# Data supplied
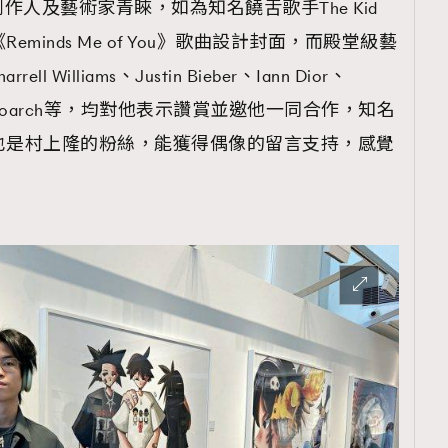
人及藝術家青睞，如為知名饒舌歌手The Kid
的《Reminds Me of You》歌曲設計封面，而殿堂級藝
Williams、Justin Bieber、Iann Dior、
及Bella Poarch等，均對他表示讚賞並邀他一同合作，知名
自少也是村上隆的粉絲，能獲得偶像的留言支持，感覺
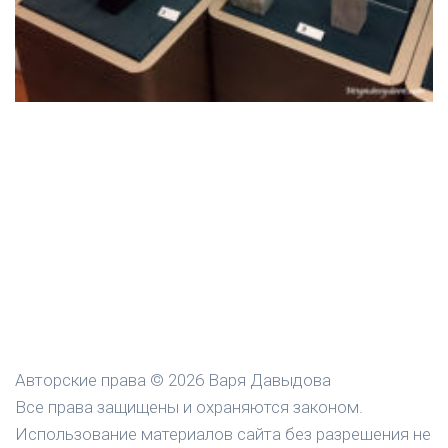
Авторские права © 2026 Варя Давыдова
Все права защищены и охраняются законом.
Использование материалов сайта без разрешения не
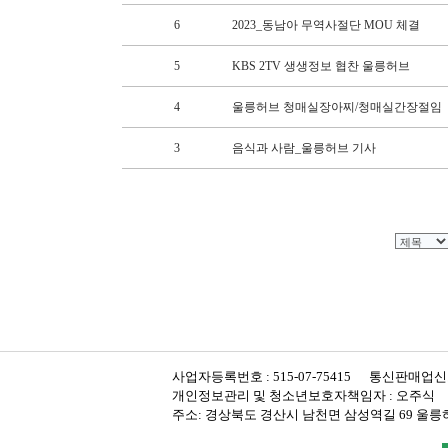
사업자등록번호 : 515-07-75415 통신판매업신고
개인정보관리 및 청소년보호자책임자 : 오주식 대표이사 :
주소: 경상북도 경산시 남천면 삼성역길 69 울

# Assigned task
Copy every line of text from all the records above without changing anything. Leave the pictures out.

# Answer section
人及藝術家青睞，如為知名饒舌歌手The Kid
的《Reminds Me of You》歌曲設計封面，而殿堂級藝
Williams、Justin Bieber、Iann Dior、
及Bella Poarch等，均對他表示讚賞並邀他一同合作，知名
自少也是村上隆的粉絲，能獲得偶像的留言支持，感覺
Авторские права © 2026 Варя Давыдова
Все права защищены и охраняются законом.
Использование материалов сайта без разрешения не
사업자등록번호 : 515-07-75415 통신판매업신고
개인정보관리 및 청소년보호자책임자 : 오주식 대표이사 :
주소: 경상북도 경산시 남천면 삼성역길 69 울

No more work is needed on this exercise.